DESCRIPTION OF THE TASK. Find every line in the records below that holds the word "answer", and copy each one.

SUPPLIED DATA.
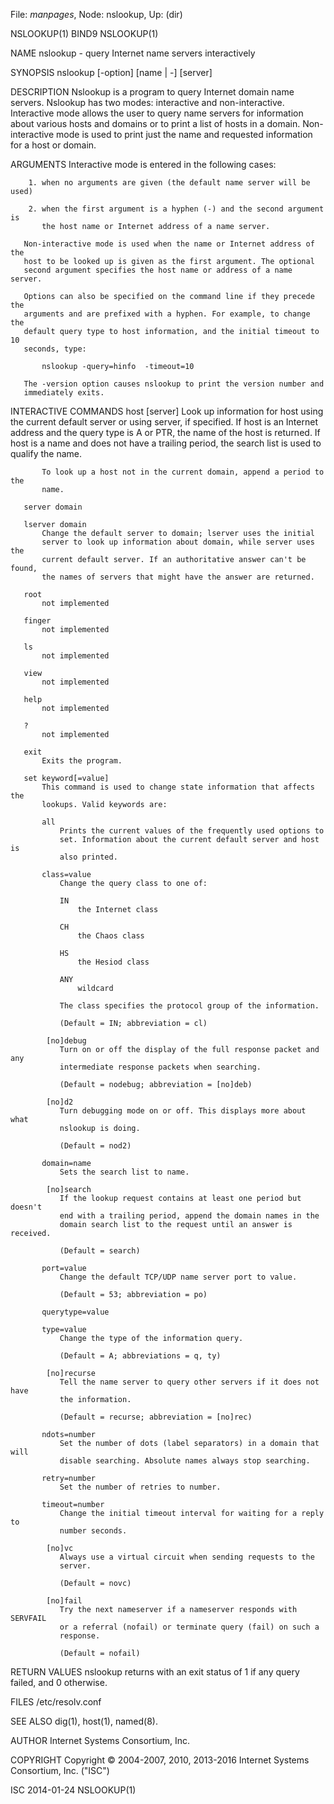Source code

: File: *manpages*,  Node: nslookup,  Up: (dir)

NSLOOKUP(1)                          BIND9                         NSLOOKUP(1)



NAME
       nslookup - query Internet name servers interactively

SYNOPSIS
       nslookup [-option] [name | -] [server]

DESCRIPTION
       Nslookup is a program to query Internet domain name servers.  Nslookup
       has two modes: interactive and non-interactive. Interactive mode allows
       the user to query name servers for information about various hosts and
       domains or to print a list of hosts in a domain. Non-interactive mode
       is used to print just the name and requested information for a host or
       domain.

ARGUMENTS
       Interactive mode is entered in the following cases:

        1. when no arguments are given (the default name server will be used)

        2. when the first argument is a hyphen (-) and the second argument is
           the host name or Internet address of a name server.

       Non-interactive mode is used when the name or Internet address of the
       host to be looked up is given as the first argument. The optional
       second argument specifies the host name or address of a name server.

       Options can also be specified on the command line if they precede the
       arguments and are prefixed with a hyphen. For example, to change the
       default query type to host information, and the initial timeout to 10
       seconds, type:

           nslookup -query=hinfo  -timeout=10

       The -version option causes nslookup to print the version number and
       immediately exits.

INTERACTIVE COMMANDS
       host [server]
           Look up information for host using the current default server or
           using server, if specified. If host is an Internet address and the
           query type is A or PTR, the name of the host is returned. If host
           is a name and does not have a trailing period, the search list is
           used to qualify the name.

           To look up a host not in the current domain, append a period to the
           name.

       server domain

       lserver domain
           Change the default server to domain; lserver uses the initial
           server to look up information about domain, while server uses the
           current default server. If an authoritative answer can't be found,
           the names of servers that might have the answer are returned.

       root
           not implemented

       finger
           not implemented

       ls
           not implemented

       view
           not implemented

       help
           not implemented

       ?
           not implemented

       exit
           Exits the program.

       set keyword[=value]
           This command is used to change state information that affects the
           lookups. Valid keywords are:

           all
               Prints the current values of the frequently used options to
               set. Information about the current default server and host is
               also printed.

           class=value
               Change the query class to one of:

               IN
                   the Internet class

               CH
                   the Chaos class

               HS
                   the Hesiod class

               ANY
                   wildcard

               The class specifies the protocol group of the information.

               (Default = IN; abbreviation = cl)

            [no]debug
               Turn on or off the display of the full response packet and any
               intermediate response packets when searching.

               (Default = nodebug; abbreviation = [no]deb)

            [no]d2
               Turn debugging mode on or off. This displays more about what
               nslookup is doing.

               (Default = nod2)

           domain=name
               Sets the search list to name.

            [no]search
               If the lookup request contains at least one period but doesn't
               end with a trailing period, append the domain names in the
               domain search list to the request until an answer is received.

               (Default = search)

           port=value
               Change the default TCP/UDP name server port to value.

               (Default = 53; abbreviation = po)

           querytype=value

           type=value
               Change the type of the information query.

               (Default = A; abbreviations = q, ty)

            [no]recurse
               Tell the name server to query other servers if it does not have
               the information.

               (Default = recurse; abbreviation = [no]rec)

           ndots=number
               Set the number of dots (label separators) in a domain that will
               disable searching. Absolute names always stop searching.

           retry=number
               Set the number of retries to number.

           timeout=number
               Change the initial timeout interval for waiting for a reply to
               number seconds.

            [no]vc
               Always use a virtual circuit when sending requests to the
               server.

               (Default = novc)

            [no]fail
               Try the next nameserver if a nameserver responds with SERVFAIL
               or a referral (nofail) or terminate query (fail) on such a
               response.

               (Default = nofail)


RETURN VALUES
       nslookup returns with an exit status of 1 if any query failed, and 0
       otherwise.

FILES
       /etc/resolv.conf

SEE ALSO
       dig(1), host(1), named(8).

AUTHOR
       Internet Systems Consortium, Inc.

COPYRIGHT
       Copyright © 2004-2007, 2010, 2013-2016 Internet Systems Consortium,
       Inc. ("ISC")



ISC                               2014-01-24                       NSLOOKUP(1)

WRITTEN RESPONSE.
           current default server. If an authoritative answer can't be found,
           the names of servers that might have the answer are returned.
               domain search list to the request until an answer is received.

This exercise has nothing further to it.